• What you have to do: Only those lines from the one with "Nächster Beitrag" through the last line of the material belong in the answer, each repeated exactly.

Supplied data section start

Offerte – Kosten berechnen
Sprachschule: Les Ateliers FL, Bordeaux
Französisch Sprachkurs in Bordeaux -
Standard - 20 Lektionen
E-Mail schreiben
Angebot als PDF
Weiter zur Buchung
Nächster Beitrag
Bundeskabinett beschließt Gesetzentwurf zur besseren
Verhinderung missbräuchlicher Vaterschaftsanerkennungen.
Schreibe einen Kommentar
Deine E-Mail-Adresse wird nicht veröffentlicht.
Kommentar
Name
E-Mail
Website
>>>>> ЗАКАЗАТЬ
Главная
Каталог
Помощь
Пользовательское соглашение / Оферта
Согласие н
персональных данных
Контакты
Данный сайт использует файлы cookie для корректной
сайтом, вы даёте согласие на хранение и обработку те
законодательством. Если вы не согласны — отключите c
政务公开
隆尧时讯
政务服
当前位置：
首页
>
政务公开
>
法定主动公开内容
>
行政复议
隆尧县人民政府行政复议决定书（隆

Supplied data section end

• Solution for this task:
Nächster Beitrag
Bundeskabinett beschließt Gesetzentwurf zur besseren
Verhinderung missbräuchlicher Vaterschaftsanerkennungen.
Schreibe einen Kommentar
Deine E-Mail-Adresse wird nicht veröffentlicht.
Kommentar
Name
E-Mail
Website
>>>>> ЗАКАЗАТЬ
Главная
Каталог
Помощь
Пользовательское соглашение / Оферта
Согласие н
персональных данных
Контакты
Данный сайт использует файлы cookie для корректной
сайтом, вы даёте согласие на хранение и обработку те
законодательством. Если вы не согласны — отключите c
政务公开
隆尧时讯
政务服
当前位置：
首页
>
政务公开
>
法定主动公开内容
>
行政复议
隆尧县人民政府行政复议决定书（隆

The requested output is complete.